Al final de cuentas todo se convierte en una gran cadena, todo pasa por un ciclo especial en el cual se entrelazan y retro-alimentan nuestros íntimos deseos y nuestro agradecimiento sincero.
Cómo pretender ser más felices si ni siquiera somos capaces de valorar nuestra pequeña gran felicidad.
Cómo pedir demás si menospreciamos lo que bondadosamente se nos fue concedido y que para muchos otros consiste en cambio un sueño irrealizable.
Por qué pedirle al mundo que te dibuje sonrisas si tú no se las regalas primero.

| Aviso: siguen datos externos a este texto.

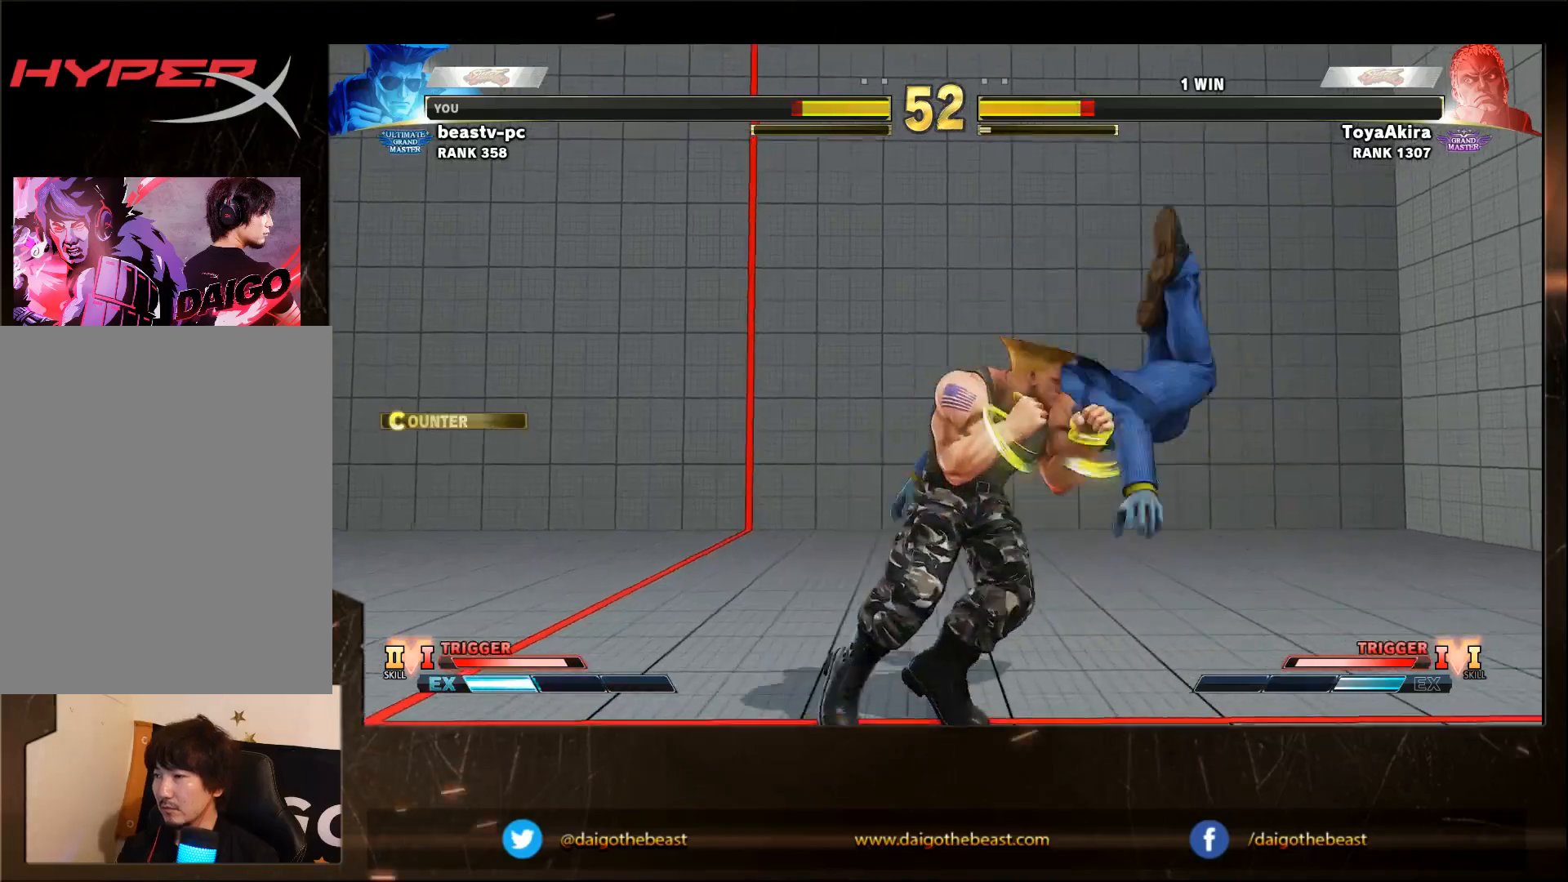
{"buttons": [], "left_stick": "down-left", "events": [[83, "CROSS", "down"], [83, "SQUARE", "down"], [117, "CROSS", "up"], [117, "SQUARE", "up"], [117, "left_stick", "down-left"]]}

Por mi parte mis días transcurren llenos de alegrías y frustraciones, hay días soleados y otros conservan al sol en mis pensamientos.
Hay mañanas que despierto con flojera y todo me sale mal, hay tardes que pierdo el tranvía, se me pasa la sal en la comida o no acierto los ejercicios de mi libro de gramática rojo.
Luego llego a casa resignada, me pongo el pijama y cuando enciendo la laptop cabizbaja, más de un mensaje de gente que me extraña y se encuentra repartida por el mundo me esperan, suena el teléfono y mi hermana mayor con su humor negro me arranca sin querer más de una carcajada, Marquitos me trae un pastelito de ciruelas que sabe me encanta y que encontró en oferta en la panadería cerca al trabajo, como si fuera poco finalmente mi almohada y sábanas huelen riquísimo y se sienten suavecitas porque no hace mucho pasaron por la lavadora y el nuevo detergente que compré es efectivamente todo un éxito.
Es entonces a la hora de las buenas noches y los dulces sueños, a la hora de hacer el balance diario y dar mentalmente las gracias, es que me recuerdo a mí misma qué constituye, a pesar y después de todo, mi verdadera y única fortuna.